Hoy ha sido uno de esos días que te recuerdan por qué merece la pena seguir adelante, incluso cuando la vida aprieta. He tenido el privilegio de dar una conferencia sobre el valor de la vida a pesar del sufrimiento, y ha sido especial por tres razones que, juntas, han convertido un día cualquiera en uno inolvidable.

Por el lugar. La Facultad de Medicina de la UCM. Aquí estudié la carrera, hice un máster y mi doctorado y donde aún conservo grandes amigos y profesores que han marcado mi camino. Aquí pasé años de esfuerzo, desvelos y aprendizaje, pero también de amistades, risas y crecimiento. Volver no sólo ha sido emocionante, sino un honor. Regresar como ponente, en vez de como estudiante, y dirigirme a los futuros sanitarios que algún día estarán al otro lado de la mesa con pacientes reales… es una de esas vueltas que da la vida y que te hacen sonreír.
Por la compañía. No di la conferencia solo, sino junto al Dr. Isaac Martínez, el cirujano que me amputó la pierna. Y esto, lejos de ser algo incómodo o meramente profesional, fue un regalo. Con los años hemos construido una amistad basada en el cariño en el trato, la verdad al hablar y la empatía al escuchar. No siempre es fácil encontrar médicos con los que puedas generar este tipo de conexión, pero cuando pasa, te das cuenta de que la sanidad no sólo cura cuerpos, también puede sanar almas.

> [Entradas del conjunto de datos]:
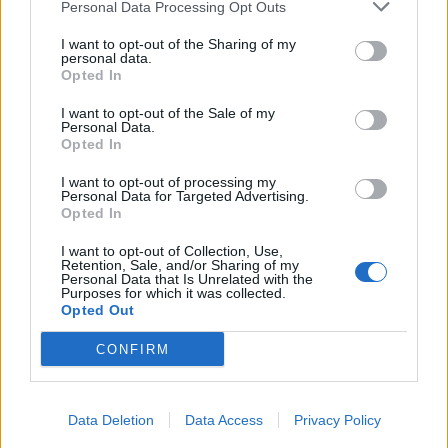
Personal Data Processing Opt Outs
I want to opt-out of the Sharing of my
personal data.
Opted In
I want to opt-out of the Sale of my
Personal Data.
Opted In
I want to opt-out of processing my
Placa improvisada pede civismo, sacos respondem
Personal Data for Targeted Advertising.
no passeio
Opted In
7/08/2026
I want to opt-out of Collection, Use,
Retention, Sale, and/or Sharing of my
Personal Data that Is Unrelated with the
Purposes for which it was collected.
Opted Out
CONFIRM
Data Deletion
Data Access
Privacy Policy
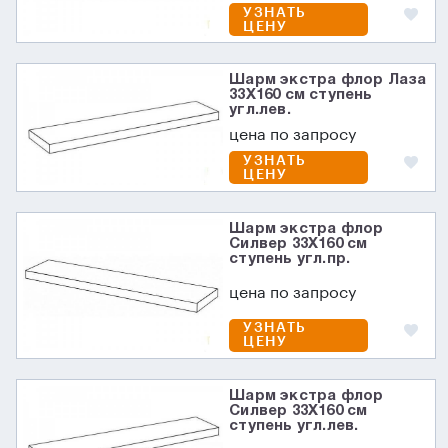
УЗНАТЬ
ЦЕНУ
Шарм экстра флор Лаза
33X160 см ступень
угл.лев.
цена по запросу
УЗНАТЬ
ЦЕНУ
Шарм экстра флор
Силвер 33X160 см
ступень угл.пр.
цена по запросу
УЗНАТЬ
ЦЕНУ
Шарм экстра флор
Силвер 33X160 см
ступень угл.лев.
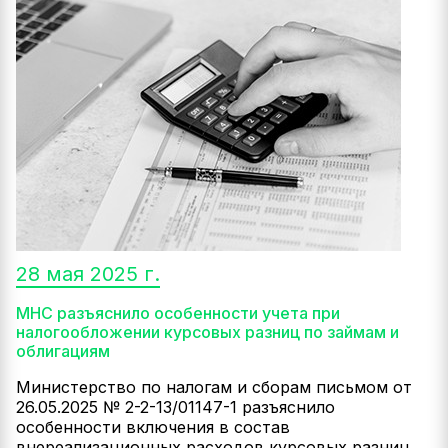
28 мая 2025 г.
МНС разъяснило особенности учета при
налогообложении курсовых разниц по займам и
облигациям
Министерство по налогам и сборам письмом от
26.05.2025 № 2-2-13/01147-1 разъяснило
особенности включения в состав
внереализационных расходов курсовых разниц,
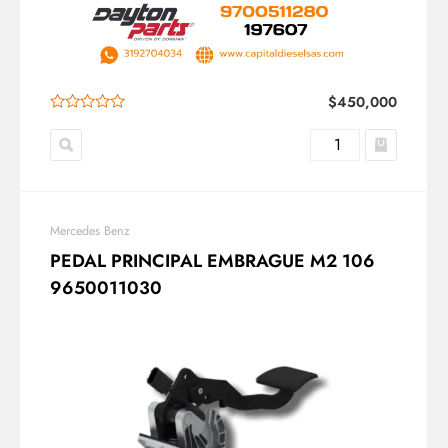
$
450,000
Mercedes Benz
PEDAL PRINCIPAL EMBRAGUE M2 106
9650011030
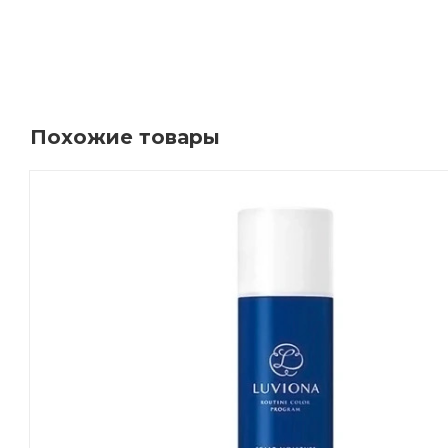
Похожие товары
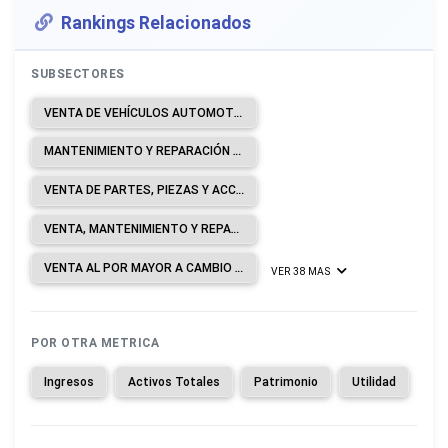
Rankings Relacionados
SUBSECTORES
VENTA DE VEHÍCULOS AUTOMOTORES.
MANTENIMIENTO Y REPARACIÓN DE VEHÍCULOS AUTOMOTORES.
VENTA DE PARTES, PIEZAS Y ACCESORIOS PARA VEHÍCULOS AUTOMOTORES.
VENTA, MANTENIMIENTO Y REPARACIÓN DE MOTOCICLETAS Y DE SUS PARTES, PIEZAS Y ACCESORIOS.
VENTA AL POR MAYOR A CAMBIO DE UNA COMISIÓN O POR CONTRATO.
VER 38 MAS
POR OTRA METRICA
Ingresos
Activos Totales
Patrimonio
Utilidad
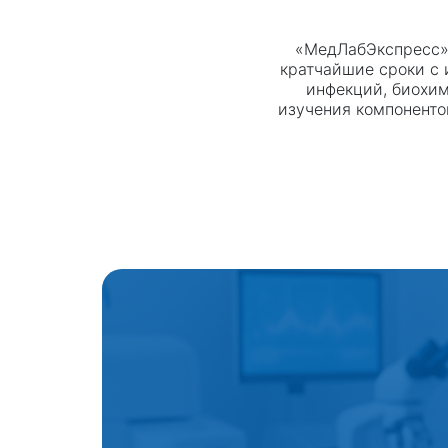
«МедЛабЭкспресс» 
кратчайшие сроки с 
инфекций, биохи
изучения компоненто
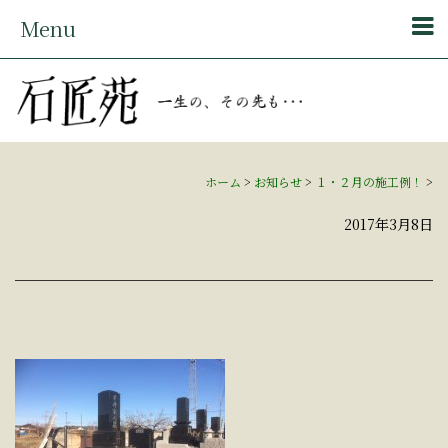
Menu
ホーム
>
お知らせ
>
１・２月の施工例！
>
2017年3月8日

> [EJERCICIOS]:
#1 Responda a estas preguntas sobre el texto de la conferencia:
(a) ¿En qué facultad se impartió la conferencia?
(b) ¿Con quién compartió la conferencia la persona que escribe?
(c) ¿En qué tres cualidades se basa la amistad con ese médico?
#2 Prosiga el texto de la conferencia a partir de su última oración y exponga la tercera de las razones anunciadas al comienzo.

> [RESPUESTAS ESCRITAS]:
#1
(a) En la Facultad de Medicina de la UCM.
(b) Con el Dr. Isaac Martínez, el cirujano que le amputó la pierna.
(c) En el cariño en el trato, la verdad al hablar y la empatía al escuchar.

#2
Por el mensaje. Porque hoy, ante un aula llena de estudiantes, hemos hablado de lo esencial: la vida sigue teniendo valor, incluso cuando el dolor aparece. A veces, en la sanidad y en la vida, nos quedamos atrapados en los datos, en los diagnósticos, en los procedimientos… y olvidamos lo más importante: la persona que está al otro lado. Poder compartir mi historia con ellos, recordarles que los pacientes no son solo historiales clínicos, sino personas con sueños, miedos y esperanza, ha sido un regalo.
Un día cualquiera que me recordó que la vida sigue siendo un milagro, incluso con sus cicatrices.